Chop chocolate quite finely for more even melting, and add to a mixing bowl. Heat cream or coconut milk until it just begins to boil. Pour over chocolate, add vanilla extract and stir until creamy and the chocolate has melted, then smooth out on a shallow flat dish. Refrigerate for 2 hours or until firm enough to scoop, then roll gently into balls with your hands. They should be a maximum of 2 bites, so no bigger than 30mm in diameter. Once round, roll the truffles in your toppings – cocoa powder, sprinkles, nuts, coconut, powdered sugar, or do a few of each. Set on a baking paper-lined plate, and refrigerate until ready to serve.
For super-charged truffles:
Stir 1 teaspoon of instant coffee, 2 tablespoons of peanut butter, 5ml of orange essence, rum, amaretto, bourbon or Kahlua into the chocolate mix before cooling.

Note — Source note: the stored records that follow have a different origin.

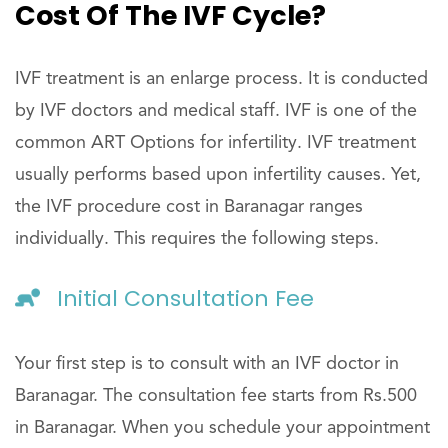
Cost Of The IVF Cycle?
IVF treatment is an enlarge process. It is conducted
by IVF doctors and medical staff. IVF is one of the
common ART Options for infertility. IVF treatment
usually performs based upon infertility causes. Yet,
the IVF procedure cost in Baranagar ranges
individually. This requires the following steps.
Initial Consultation Fee
Your first step is to consult with an IVF doctor in
Baranagar. The consultation fee starts from Rs.500
in Baranagar. When you schedule your appointment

Pro tip: Slightly dampen your hands with cold water before rolling the balls. If it’s melting, keep your hands cold and roll them in small batches, keeping the tray in the fridge between batches.
Boozy Cream Liqueur
In the spirit of the Irish, this easy-to-make recipe is a creamy, dreamy delight and works with a variety of your favourite liquors. Serve it for sipping, as shots, over ice, or just stick a straw in the bottle and go for it.
- 250ml fresh cream
- 1 x 385g can sweetened condensed milk
- 3 tablespoons melted chocolate, chocolate sauce or syrup (optional)
- 1 teaspoon instant coffee granules
- 1 teaspoon vanilla extract
- 400ml booze – whiskey, spiced rum, bourbon or whatever your favourite tipple
To your mixer or blender, add cream, condensed milk, instant coffee granules, chocolate in whichever form, and vanilla, and mix on low speed for 30 seconds – don’t overmix or the cream may split. With the mixer going at a very slow speed, add booze and let it mix in thoroughly. Transfer to glass bottles with tight-fitting lids and refrigerate for up to 2 months. Shake well before using.
Traditional Scottish Shortbread
O come all ye faithful gobblers, you’re getting shortbread in your Christmas stocking. Yes please. But it’s not just your grandma’s favourite cookie, it’s beloved worldwide and for good reason. Shortbread is delicious, easy, reliable and also pretty versatile, and actually super cost-effective. Make double, keep half for yourself.
- 240g cake wheat flour
- 230g salted butter, cubed and softened at room temperature
- 120g castor sugar plus extra for dusting (icing sugar is also good for dusting)
- 1 tsp vanilla extract
Preheat oven to 180ºC and grease a baking sheet with soft butter or cooking spray. In a mixing bowl or food processor, add flour, castor sugar, butter and vanilla extract and pulse until combined, and the texture resembles coarse breadcrumbs that form a dough when pressed together. If it’s too dry and crumbly, pulse a bit longer – too wet, add a touch more flour and pulse.
Turn the mixture out on to greased baking pan, and using lightly floured fingers and hands, firmly press and push out the mixture to a firm, even layer, ideally about 1cm thick. Very important: Before baking, use a fork or docking tool to prick or dock the mixture evenly and plentifully. Bake for about 25 minutes, until firm, golden and slightly browned at the edges, then remove tray and cool. I like to cut it while it’s still warm so it doesn’t crumble too much.
Dust with icing or castor sugar and when fully cooled, wrap into gifting parcels and store in a sealed container.
Pro tips: Add chopped almonds, walnuts or peanuts, dried cranberries, finely chopped apricots or chocolate chips to the mixture before pressing into the baking pan.
“Merry Christmas to one and all. I hope this festive holiday season is one to remember with your loved ones. May we meet again next year feeling safe, happy and full, and slightly hungover” – Ant Ellis.